Several decades ago, Hitler planned to capture France and teach everyone German, thereby eliminating French. If he had done this, regardless of what else that he did, the people would have revolted.

The psychology of suppression hampers the proper progress of a country.

A day will come when the people will revolt against this imposition, and the unity of the country will be undermined.

People’s sentiments cannot be forcibly suppressed for a long time.

Human beings best express themselves through their mother tongue, so to suppress people’s mother tongue is equivalent to strangulating them.

Is not the suppression of people’s mother tongues a sin?

India is a multi-lingual and multi-religious country.

To declare a particular language or a particular religion as the state religion will be very detrimental to the overall welfare of the country.

Rather, all the languages spoken in India should be accepted and encouraged.

In this regard India should follow the lead of some other countries.
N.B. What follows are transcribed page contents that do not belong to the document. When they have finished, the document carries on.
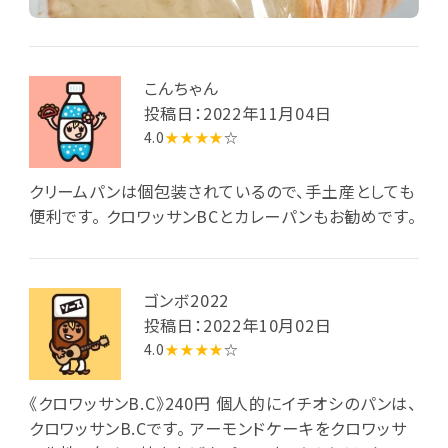
こんちゃん
投稿日：2022年11月04日
4.0
★★★★
☆
クリームパンは個包装されているので、手土産としても
便利です。 クロワッサンBCとカレーパンもお勧めです。
ゴンボ2022
投稿日：2022年10月02日
4.0
★★★★
☆
《クロワッサンB.C》240円 個人的にイチオシのパンは、
クロワッサンB.Cです。 アーモンドケーキをクロワッサ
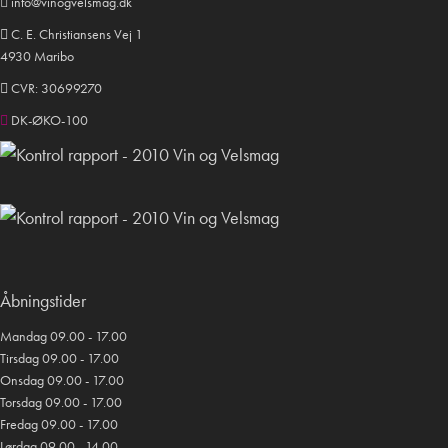
info@vinogvelsmag.dk
C. E. Christiansens Vej 1
4930 Maribo
CVR: 30699270
DK-ØKO-100
Åbningstider
Mandag 09.00 - 17.00
Tirsdag 09.00 - 17.00
Onsdag 09.00 - 17.00
Torsdag 09.00 - 17.00
Fredag 09.00 - 17.00
Lørdag 09.00 - 14.00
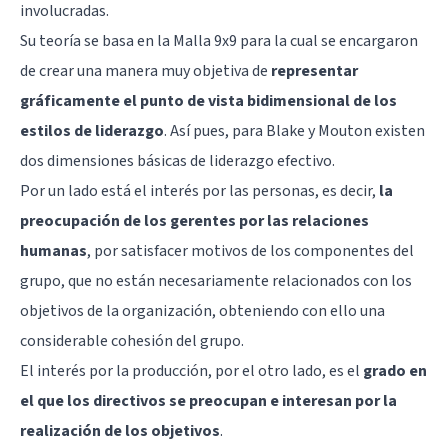
involucradas.
Su teoría se basa en la Malla 9x9 para la cual se encargaron
de crear una manera muy objetiva de
representar
gráficamente el punto de vista bidimensional de los
estilos de liderazgo
. Así pues, para Blake y Mouton existen
dos dimensiones básicas de liderazgo efectivo.
Por un lado está el interés por las personas, es decir,
la
preocupación de los gerentes por las relaciones
humanas
, por satisfacer motivos de los componentes del
grupo, que no están necesariamente relacionados con los
objetivos de la organización, obteniendo con ello una
considerable cohesión del grupo.
El interés por la producción, por el otro lado, es el
grado en
el que los directivos se preocupan e interesan por la
realización de los objetivos
.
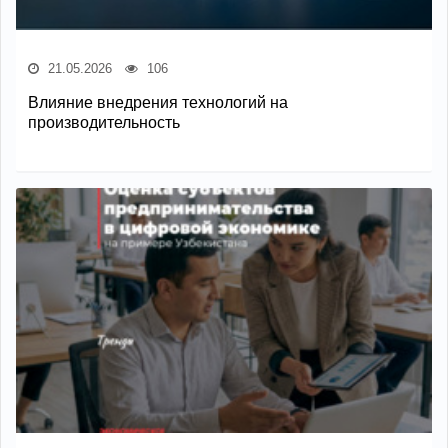
21.05.2026
106
Влияние внедрения технологий на
производительность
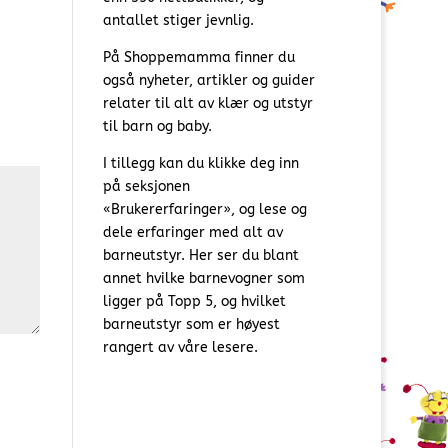
antallet stiger jevnlig.
På Shoppemamma finner du
også nyheter, artikler og guider
relater til alt av klær og utstyr
til barn og baby.
I tillegg kan du klikke deg inn
på seksjonen
«Brukererfaringer», og lese og
dele erfaringer med alt av
barneutstyr. Her ser du blant
annet hvilke barnevogner som
ligger på Topp 5, og hvilket
barneutstyr som er høyest
rangert av våre lesere.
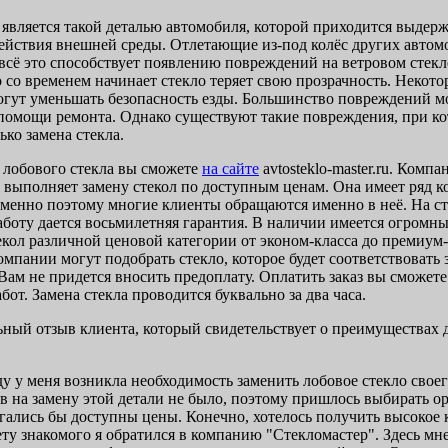
 является такой деталью автомобиля, которой приходится выдер
ействия внешней среды. Отлетающие из-под колёс других автом
 всё это способствует появлению повреждений на ветровом стекл
о со временем начинает стекло теряет свою прозрачность. Некот
гут уменьшать безопасность езды. Большинство повреждений 
помощи ремонта. Однако существуют такие повреждения, при к
ько замена стекла.
у лобового стекла вы сможете
на сайте
avtosteklo-master.ru. Компа
 выполняет замену стекол по доступным ценам. Она имеет ряд 
менно поэтому многие клиенты обращаются именно в неё. На ст
боту дается восьмилетняя гарантия. В наличии имеется огромн
екол различной ценовой категории от эконом-класса до премиум-
мпании могут подобрать стекло, которое будет соответствовать 
Вам не придется вносить предоплату. Оплатить заказ вы сможете
от. Замена стекла проводится буквально за два часа.
ный отзыв клиента, который свидетельствует о преимуществах 
у у меня возникла необходимость заменить лобовое стекло своег
в на замену этой детали не было, поэтому пришлось выбирать ор
гались бы доступны цены. Конечно, хотелось получить высокое 
ету знакомого я обратился в компанию "Стекломастер". Здесь м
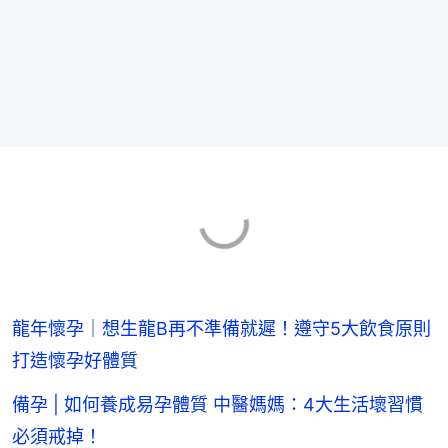
龍年懷孕｜想生龍B再不準備就遲！遵守5大飲食原則
打造懷孕好體質
備孕 | 如何養成易孕體質 中醫媽媽：4大生活壞習慣
必須戒掉！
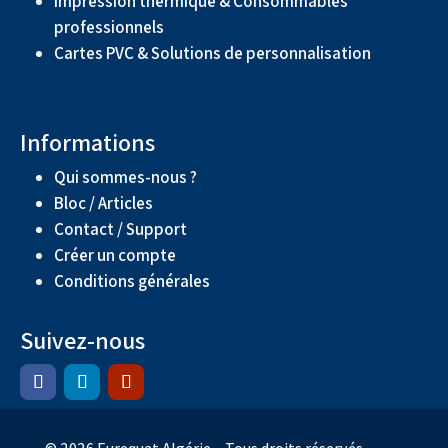
Impression thermique & Consommables
professionnels
Cartes PVC & Solutions de personnalisation
Informations
Qui sommes-nous ?
Bloc / Articles
Contact / Support
Créer un compte
Conditions générales
Suivez-nous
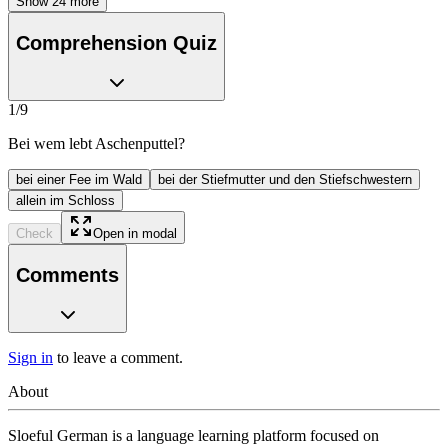
Show
24
more
Comprehension Quiz
1
/
9
Bei wem lebt Aschenputtel?
bei einer Fee im Wald
bei der Stiefmutter und den Stiefschwestern
allein im Schloss
Check
Open in modal
Comments
Sign in
to leave a comment.
About
Sloeful German is a language learning platform focused on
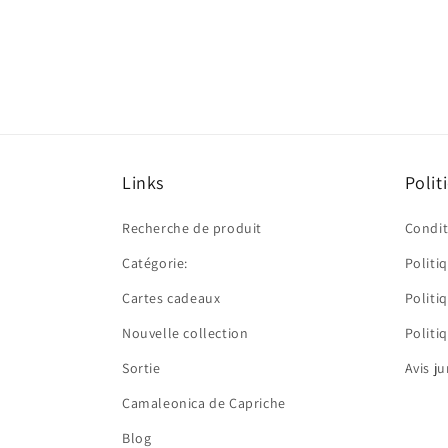
Ouvrir
le
média
2
dans
une
fenêtre
modale
Links
Polit
Recherche de produit
Condit
Catégorie:
Politi
Cartes cadeaux
Politi
Nouvelle collection
Polit
Sortie
Avis j
Camaleonica de Capriche
Blog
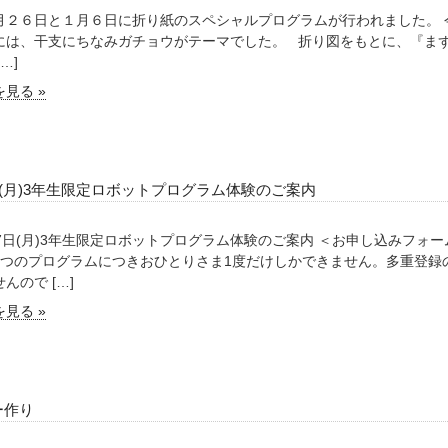
月２６日と１月６日に折り紙のスペシャルプログラムが行われました。 
には、干支にちなみガチョウがテーマでした。 折り図をもとに、『ま
…]
見る »
日(月)3年生限定ロボットプログラム体験のご案内
27日(月)3年生限定ロボットプログラム体験のご案内 ＜お申し込みフォ
1つのプログラムにつきおひとりさま1度だけしかできません。多重登録
んので […]
見る »
ー作り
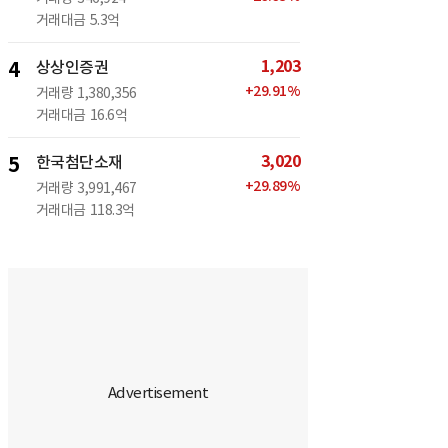
거래대금
5.3억
1,203
4
상상인증권
+
29.91
%
거래량
1,380,356
거래대금
16.6억
3,020
5
한국첨단소재
+
29.89
%
거래량
3,991,467
거래대금
118.3억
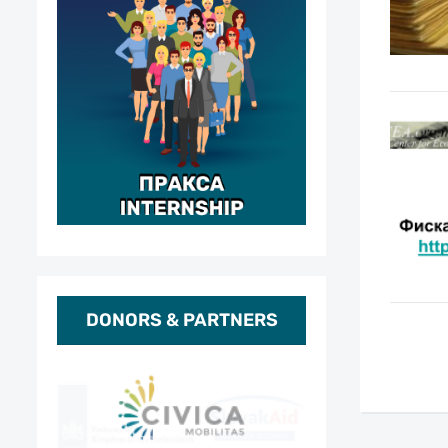
DONORS & PARTNERS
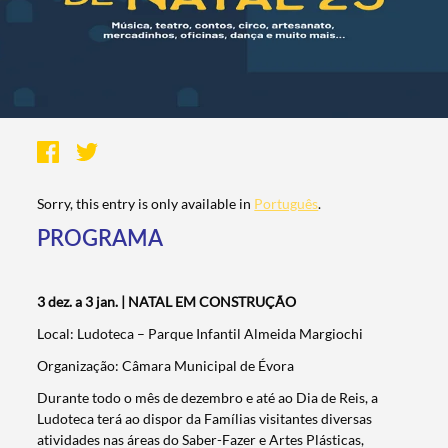
Sorry, this entry is only available in
Português
.
PROGRAMA
3 dez. a 3 jan. | NATAL EM CONSTRUÇÃO
Local: Ludoteca – Parque Infantil Almeida Margiochi
Organização: Câmara Municipal de Évora
Durante todo o mês de dezembro e até ao Dia de Reis, a
Ludoteca terá ao dispor da Famílias visitantes diversas
atividades nas áreas do Saber-Fazer e Artes Plásticas,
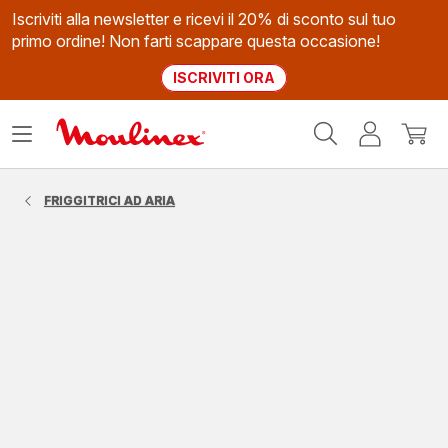
Iscriviti alla newsletter e ricevi il 20% di sconto sul tuo
primo ordine! Non farti scappare questa occasione!
ISCRIVITI ORA
Homepage
Apri
Il
Il
Moulinex
il
mio
mio
menù
account
carrel
FRIGGITRICI AD ARIA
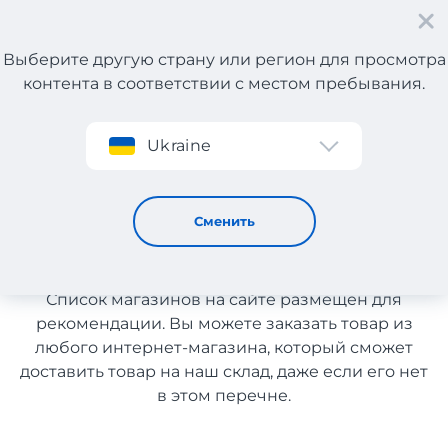
Выберите другую страну или регион для просмотра
контента в соответствии с местом пребывания.
Регистрация
Ukraine
Компьютеры и ноутбуки
Компьютеры и ноутбуки с
Сменить
доставкой в Украину
Список магазинов на сайте размещен для
рекомендации. Вы можете заказать товар из
любого интернет-магазина, который сможет
доставить товар на наш склад, даже если его нет
в этом перечне.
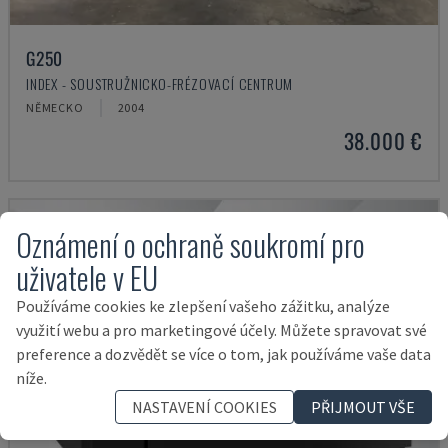
G250
INDEX - SOUSTRUŽNICKO-FRÉZOVACÍ CENTRUM
NĚMECKO
2004
38.000 €
Oznámení o ochraně soukromí pro
uživatele v EU
Používáme cookies ke zlepšení vašeho zážitku, analýze
využití webu a pro marketingové účely. Můžete spravovat své
preference a dozvědět se více o tom, jak používáme vaše data
níže.
NASTAVENÍ COOKIES
PŘIJMOUT VŠE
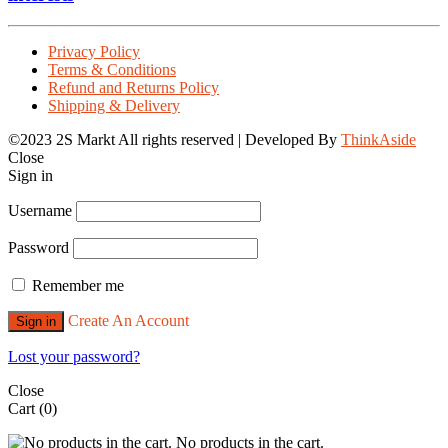
Privacy Policy
Terms & Conditions
Refund and Returns Policy
Shipping & Delivery
©2023 2S Markt All rights reserved | Developed By
ThinkAside
Close
Sign in
Username
Password
Remember me
Create An Account
Sign in
Lost your password?
Close
Cart
(0)
No products in the cart.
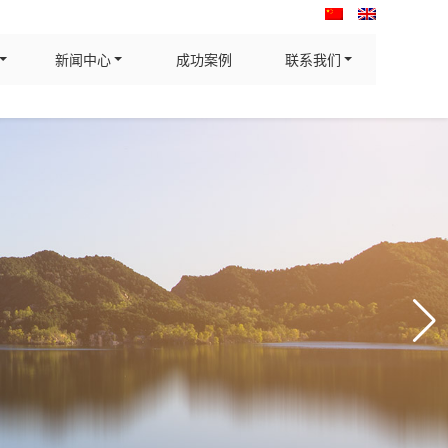
新闻中心
成功案例
联系我们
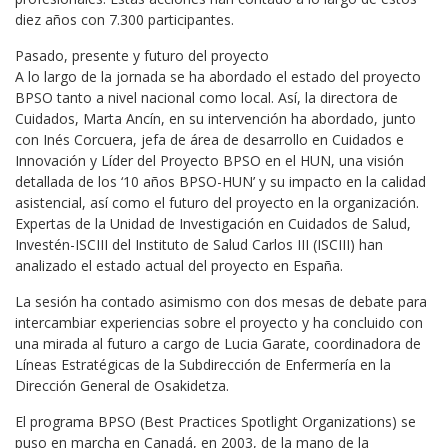
diez años con 7.300 participantes.
Pasado, presente y futuro del proyecto
A lo largo de la jornada se ha abordado el estado del proyecto
BPSO tanto a nivel nacional como local. Así, la directora de
Cuidados, Marta Ancín, en su intervención ha abordado, junto
con Inés Corcuera, jefa de área de desarrollo en Cuidados e
Innovación y Líder del Proyecto BPSO en el HUN, una visión
detallada de los ‘10 años BPSO-HUN’ y su impacto en la calidad
asistencial, así como el futuro del proyecto en la organización.
Expertas de la Unidad de Investigación en Cuidados de Salud,
Investén-ISCIII del Instituto de Salud Carlos III (ISCIII) han
analizado el estado actual del proyecto en España.
La sesión ha contado asimismo con dos mesas de debate para
intercambiar experiencias sobre el proyecto y ha concluido con
una mirada al futuro a cargo de Lucia Garate, coordinadora de
Líneas Estratégicas de la Subdirección de Enfermería en la
Dirección General de Osakidetza.
El programa BPSO (Best Practices Spotlight Organizations) se
puso en marcha en Canadá, en 2003, de la mano de la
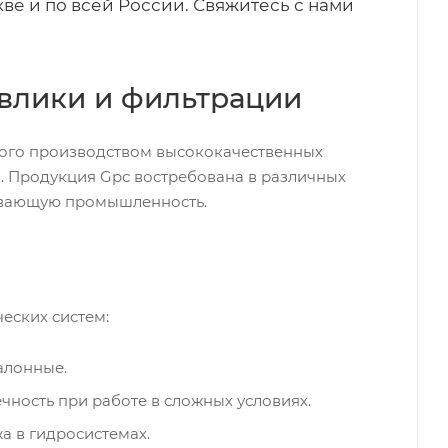
ве и по всей России. Свяжитесь с нами
влики и фильтрации
ого производством высококачественных
м. Продукция Gpc востребована в различных
бывающую промышленность.
еских систем:
алонные.
чность при работе в сложных условиях.
а в гидросистемах.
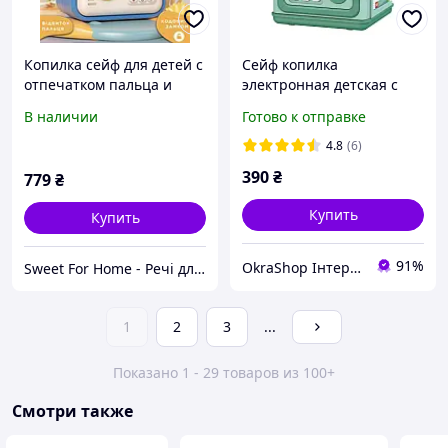
Копилка сейф для детей с
Сейф копилка
отпечатком пальца и
электронная детская с
кодовым замком для
купюроприемником
В наличии
Готово к отправке
денег электронная от
кодовым замком и
батареек 14х10.5х24 см
отпечатком пальца
4.8
(6)
Lugi HP12265BL
Зеленый
390
₴
779
₴
Купить
Купить
91%
OkraShop Інтернет-магазин з великим асортиментом товару
Sweet For Home - Речі для дому
1
2
3
...
Показано 1 - 29 товаров из 100+
Смотри также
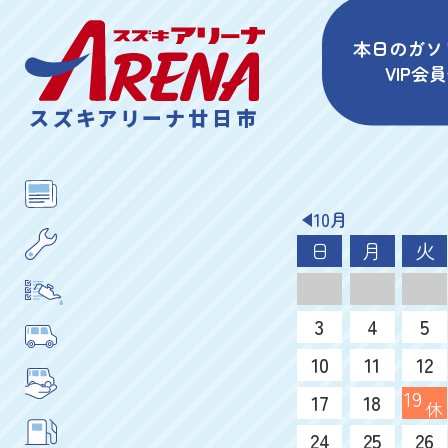
本日のガソ
VIP会
スズキアリーナ廿日市
10月
日
月
火
3
4
5
10
11
12
19
17
18
休
24
25
26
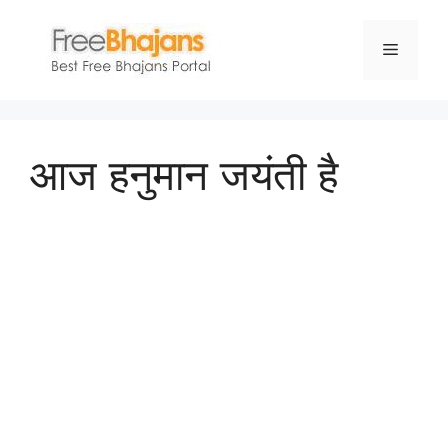
Skip
to
Menu
content
आज हनुमान जयंती है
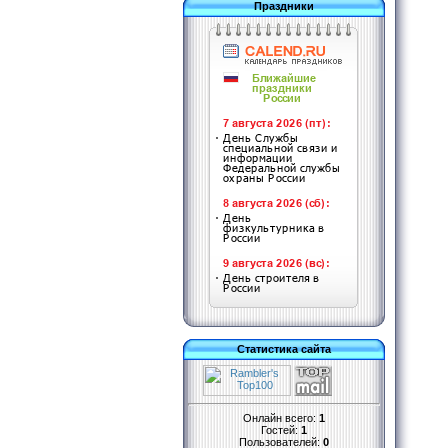
Праздники
Статистика сайта
Онлайн всего:
1
Гостей:
1
Пользователей:
0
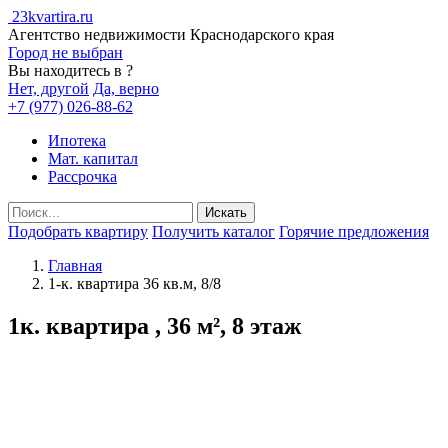
23kvartira.ru
Агентство недвижимости Краснодарского края
Город не выбран
Вы находитесь в
?
Нет, другой
Да, верно
+7 (977) 026-88-62
Ипотека
Мат. капитал
Рассрочка
Подобрать квартиру
Получить каталог
Горячие предложения
Главная
1-к. квартира 36 кв.м, 8/8
1к. квартира , 36 м², 8 этаж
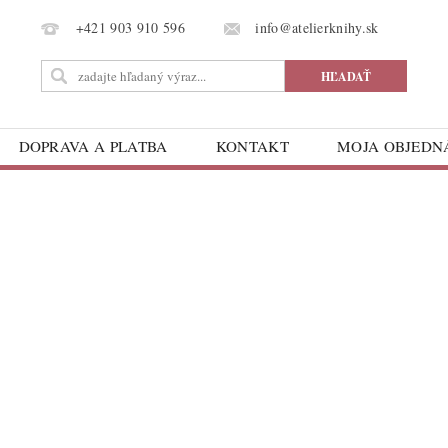
info@atelierknihy.sk
+421 903 910 596
DOPRAVA A PLATBA
KONTAKT
MOJA OBJED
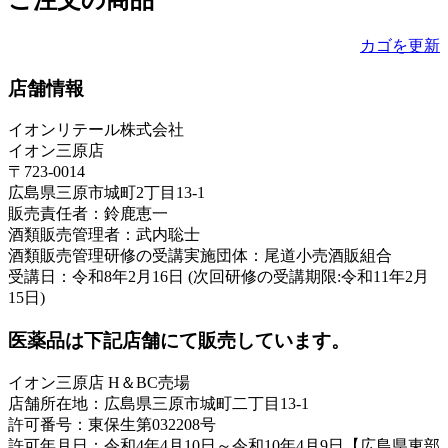
ご注文の商品
カゴを更新
店舗情報
イオンリテール株式会社
イオン三原店
〒723-0014
広島県三原市城町2丁目13-1
販売責任者：鈴鹿恵一
酒類販売管理者：武内聡士
酒類販売管理研修の受講実施団体：尾道小売酒販組合
受講日：令和8年2月16日 (次回研修の受講期限:令和11年2月
15日)
医薬品は下記店舗にて販売しています。
イオン三原店 H＆BC売場
店舗所在地：広島県三原市城町二丁目13-1
許可番号：東保生第032208号
許可年月日：令和4年4月10日～令和10年4月9日【広島県東部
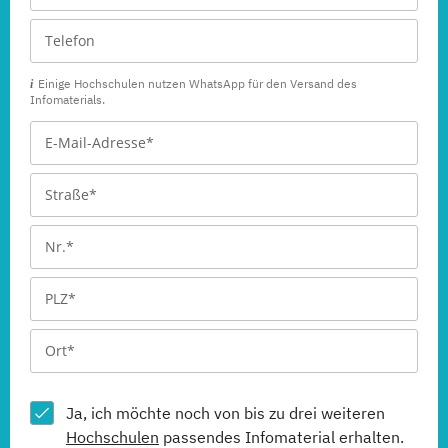
Einige Hochschulen nutzen WhatsApp für den Versand des
Infomaterials.
Ja, ich möchte noch von bis zu drei weiteren
Hochschulen
passendes Infomaterial erhalten.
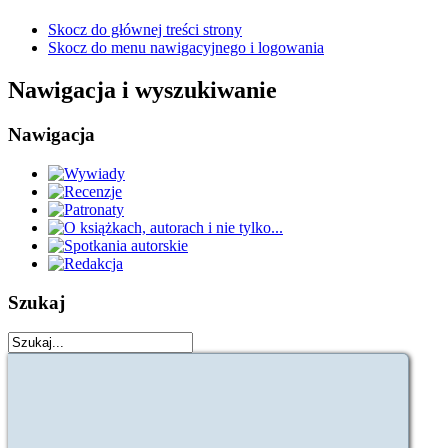
Skocz do głównej treści strony
Skocz do menu nawigacyjnego i logowania
Nawigacja i wyszukiwanie
Nawigacja
Szukaj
In Switzerland, for example, four languages are recognized as the state languages – German, Italian, French and Romanch – although more than twice as many people speak German compared to the other three languages combined.

This is the correct approach as it does not go against the collective psychology of the people.

Similarly, if a particular religion is declared a state religion, those who follow other religions will not feel oneness with the country.

Consequently, the unity of the country will be weakened. If people go against this basic principle they may be successful for a short time because of political influences, but eventually they will bring great harm to the country and meet their downfall.

There are occasions when majority decisions do not create unity in society as people are more or less divided on an issue.

In such circumstances the leaders should be very cautious in making their decisions and take care to safeguard everybody’s interests.

In particular they should select a course of action which does not harm the sentiments of any group.

For example, suppose there are seven brothers in a joint family, and these brothers are divided on an issue.

Four brothers may be on one side and three brothers on another.

If the guardian takes a decision based on the wishes of the majority, the family will be divided into two groups.

Therefore, a decision should be taken which safeguards the interests of all the brothers.

If any group tries to violate any of these cardinal socio-political principles, you should immediately oppose them with a thundering voice and sufficient force.

Victory will be yours because you are supporting the collective psychology.

But before launching any movement you should make sure that the masses are conscious of their exploitation, otherwise the movement will not be successful.

Although it may take some time to raise the consciousness of the masses, ultimately you will be victorious.

Take an example. A leader of the Maethilii community in Bihar wanted to start a movement against the exploitation of the Maethilii language, so he organized a massive rally and started to lecture the people about the exploitation of Maethilii.

Initially everyone listened to him attentively and supported his ideas.

At the end of his address he told the masses: “We live for Maethilii, we die for Maethilii.”

But one person amongst the crowd shouted out: “Yes, we will live for Maethilii, but why should we die for Maethilii?

Rather I choose to die in kasha.”

According to mythology, if one dies in Kashi one goes to heaven.

Immediately all the people started to support this view, and as a result the meeting was disturbed.

This happened because the masses were not made conscious of the exploitation of their mother tongue and they followed the path of religious dogma instead.

So, you should ensure that these three cardinal socio-political principles are not violated. By doing this you will safeguard the welfare of society.